> BRIEF
State how many lines in the entries below contain "round". Write nothing but the number.

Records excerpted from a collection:
■ ■ ■ ■ ■ ■ ■

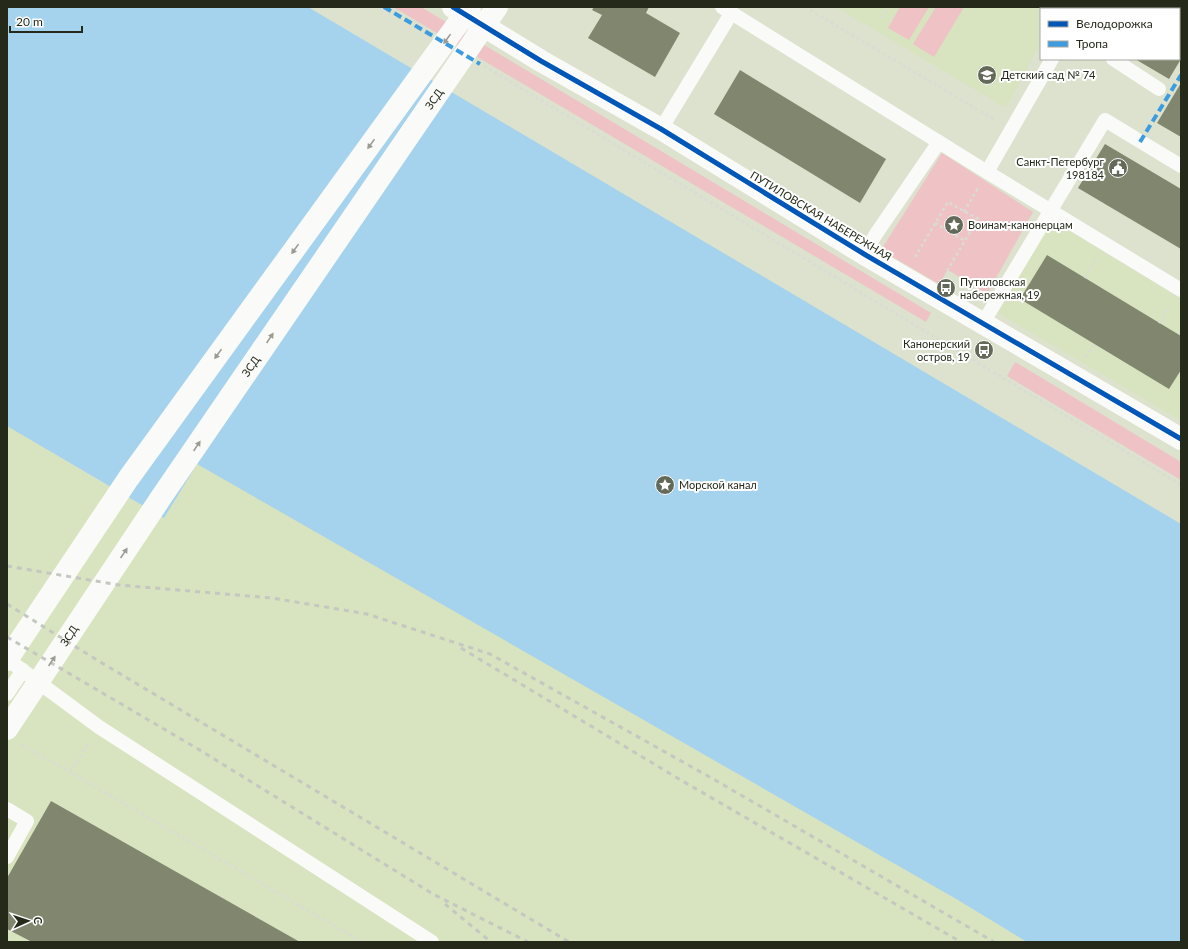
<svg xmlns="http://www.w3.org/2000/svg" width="1188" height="949" font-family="Lato,sans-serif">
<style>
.built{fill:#d8e3c0}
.green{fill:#efc2c6}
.water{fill:#a5d2ec}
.building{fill:#81866f}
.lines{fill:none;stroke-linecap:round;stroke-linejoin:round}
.path{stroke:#d9dcd5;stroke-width:2.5;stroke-dasharray:3 3;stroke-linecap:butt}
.service{stroke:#fafbf8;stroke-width:14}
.minor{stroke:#fafbf8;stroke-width:22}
.motorway{stroke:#fafbf8;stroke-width:22}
.rail{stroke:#c5c7c1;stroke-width:3;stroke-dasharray:5 5;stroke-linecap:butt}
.quiet{stroke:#3c9cdf;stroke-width:4;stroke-dasharray:8 4;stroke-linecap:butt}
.cycleway-casing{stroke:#fff;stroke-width:8}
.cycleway{stroke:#0057b8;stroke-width:5}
.oneway{fill:#9a9c94}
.labels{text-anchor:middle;stroke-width:4;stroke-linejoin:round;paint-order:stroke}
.poi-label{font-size:11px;fill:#24291a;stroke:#fff;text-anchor:start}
.street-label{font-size:11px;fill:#24291a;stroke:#fff}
</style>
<rect width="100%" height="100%" fill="#dce2cd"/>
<g class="built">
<polygon points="836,7 1060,7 1059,9 1041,9 1041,42 1006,108"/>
<polygon points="1052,221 1181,299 1181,418 1180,420 998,313"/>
<polygon points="7,426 163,518 197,463 958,900 1027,942 7,942"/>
</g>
<g class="green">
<polygon points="393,7 421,7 931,313 926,322"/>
<polygon points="900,7 929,7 909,40 888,28"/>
<polygon points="936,7 964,7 934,57 913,44"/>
<polygon points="942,153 1033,212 987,294 948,270 939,284 881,250"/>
<polygon points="1015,362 1181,462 1181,480 1007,376"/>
</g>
<polygon class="water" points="7,7 308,7 1181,524 1181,942 1027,942 958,900 197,464 164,518 7,426"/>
<g class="building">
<polygon points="594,7 649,7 646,13 680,33 655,77 588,38 602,15 592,10"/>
<polygon points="1179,51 1181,52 1181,59 1169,79 1135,59 1179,59"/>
<polygon points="740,70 886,159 860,203 714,114"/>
<polygon points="1181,83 1181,137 1157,123"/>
<polygon points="1105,144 1181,189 1181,249 1078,188"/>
<polygon points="1047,255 1181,336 1181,370 1169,389 1020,299"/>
<polygon points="51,801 300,942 32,942 7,929 7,878"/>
</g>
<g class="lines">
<g class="path">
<polyline points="805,7 995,120"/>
<polyline points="881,18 889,7"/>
<polyline points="484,66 1181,485"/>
<polyline points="964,212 978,188"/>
<polyline points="935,223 965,241"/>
<polyline points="915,257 948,202 978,219 945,274"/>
<polyline points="1085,278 1096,259"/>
<polyline points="1159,323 1169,306"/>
<polyline points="1086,357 1095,344"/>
<polyline points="21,745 70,772 362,942"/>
<polyline points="70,772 88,744"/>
</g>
<g class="service">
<polyline points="722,7 987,172 1181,290"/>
<polyline points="1155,7 1159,9"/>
<polyline points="1081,9 1082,7"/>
<polyline points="1179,20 1181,21"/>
<polyline points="1113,59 1159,89"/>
<polyline points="661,129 732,12"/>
<polyline points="987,172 1052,59"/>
<polyline points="864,254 876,234 939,142"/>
<polyline points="983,323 1105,120 1181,166"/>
<polyline points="7,659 99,727 432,942"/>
<polyline points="7,694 23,670"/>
<polyline points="7,809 27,821 7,857"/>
</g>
<polyline class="minor" points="453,7 541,61 661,129 864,254 1181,439"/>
<g class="motorway">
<polyline points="7,660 128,479 470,7"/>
<path id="s1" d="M7,729l155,-233 335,-489"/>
</g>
<g class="rail">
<polyline points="7,566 119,585 272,598 367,614 490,654 715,780 994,942"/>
<polyline points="7,604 97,660 569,942"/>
<polyline points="7,637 198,749 433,894 528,942"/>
<polyline points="461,648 679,779 961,942"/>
<polyline points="445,904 491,942"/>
</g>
<g class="quiet">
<polyline points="384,7 480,64"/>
<polyline points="1140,142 1181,75"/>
</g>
<defs>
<polyline id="cycleway" points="453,7 541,61 661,129 864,254 1181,439"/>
</defs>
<use href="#cycleway" class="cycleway-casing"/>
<use href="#cycleway" class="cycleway"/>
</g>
<defs><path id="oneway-solid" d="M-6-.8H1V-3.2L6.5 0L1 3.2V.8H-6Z"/></defs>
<g class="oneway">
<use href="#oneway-solid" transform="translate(447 39) rotate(126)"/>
<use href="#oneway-solid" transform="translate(371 144) rotate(126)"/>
<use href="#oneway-solid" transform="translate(295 249) rotate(126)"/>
<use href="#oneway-solid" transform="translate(270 338) rotate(-56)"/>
<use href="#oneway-solid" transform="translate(218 354) rotate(126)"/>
<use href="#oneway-solid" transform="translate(197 446) rotate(-56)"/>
<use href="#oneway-solid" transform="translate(124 553) rotate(-56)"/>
<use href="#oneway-solid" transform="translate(52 661) rotate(-56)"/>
</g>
<defs>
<symbol id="school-disc" viewBox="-11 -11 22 22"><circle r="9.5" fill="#646a59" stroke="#fff"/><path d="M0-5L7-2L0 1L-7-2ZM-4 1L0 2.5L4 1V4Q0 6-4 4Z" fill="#fff"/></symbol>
<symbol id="civic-disc" viewBox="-11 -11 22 22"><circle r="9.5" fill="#646a59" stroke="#fff"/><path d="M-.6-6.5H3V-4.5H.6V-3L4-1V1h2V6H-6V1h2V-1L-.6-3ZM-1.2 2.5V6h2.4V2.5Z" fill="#fff"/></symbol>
<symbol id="sight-disc" viewBox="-11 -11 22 22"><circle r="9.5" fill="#646a59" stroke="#fff"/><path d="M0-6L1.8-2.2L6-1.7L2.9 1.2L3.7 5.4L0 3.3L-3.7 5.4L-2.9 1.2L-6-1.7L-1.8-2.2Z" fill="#fff"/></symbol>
<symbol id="bus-disc" viewBox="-11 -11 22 22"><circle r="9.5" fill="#646a59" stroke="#fff"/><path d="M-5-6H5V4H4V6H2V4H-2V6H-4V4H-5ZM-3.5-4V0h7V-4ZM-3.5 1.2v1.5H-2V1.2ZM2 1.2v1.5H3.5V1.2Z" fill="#fff"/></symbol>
</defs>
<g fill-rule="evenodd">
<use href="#school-disc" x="976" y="64" width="22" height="22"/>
<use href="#civic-disc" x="1107" y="157" width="22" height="22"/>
<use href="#sight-disc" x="943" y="214" width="22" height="22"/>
<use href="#bus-disc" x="935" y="277" width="22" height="22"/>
<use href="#bus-disc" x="973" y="339" width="22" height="22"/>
<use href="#sight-disc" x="654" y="474" width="22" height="22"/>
</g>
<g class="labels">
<g class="poi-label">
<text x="1001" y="79">Детский сад № 74</text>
<text x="1104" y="166" text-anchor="end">Санкт-Петербург<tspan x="1104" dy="13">198184</tspan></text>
<text x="968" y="229">Воинам-канонерцам</text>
<text x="960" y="286">Путиловская<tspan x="960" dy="13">набережная, 19</tspan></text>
<text x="970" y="348" text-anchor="end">Канонерский<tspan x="970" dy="13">остров, 19</tspan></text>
<text x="679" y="489">Морской канал</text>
</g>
<g class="street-label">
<text dy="4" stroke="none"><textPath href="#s1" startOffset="761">ЗСД</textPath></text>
<text transform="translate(821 216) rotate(31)" y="4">ПУТИЛОВСКАЯ НАБЕРЕЖНАЯ</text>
<text dy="4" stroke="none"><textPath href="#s1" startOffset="437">ЗСД</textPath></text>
<text dy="4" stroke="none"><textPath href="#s1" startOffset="112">ЗСД</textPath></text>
</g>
</g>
<rect width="1188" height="949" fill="none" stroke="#24291a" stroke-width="16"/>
<rect x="1040" y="8" width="140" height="52" fill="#ffffff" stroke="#a7a9a3"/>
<rect x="1048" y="21" width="20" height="6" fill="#0057b8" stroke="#a7a9a3"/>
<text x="1076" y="28" font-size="12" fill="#24291a">Велодорожка</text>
<rect x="1048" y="41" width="20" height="6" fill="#3c9cdf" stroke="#a7a9a3"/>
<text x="1076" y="48" font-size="12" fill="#24291a">Тропа</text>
<g transform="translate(28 921) rotate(87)" stroke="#ffffff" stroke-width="3" paint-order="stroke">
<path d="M0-3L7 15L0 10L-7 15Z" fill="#24291a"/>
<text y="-6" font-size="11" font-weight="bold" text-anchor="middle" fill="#24291a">С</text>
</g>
<path d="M10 26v6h72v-6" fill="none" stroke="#24291a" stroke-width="2"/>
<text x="16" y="26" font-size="12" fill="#24291a" stroke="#ffffff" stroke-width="3" paint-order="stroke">20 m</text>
</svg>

■ ■ ■ ■ ■ ■ ■

> EXPECTED ANSWER
2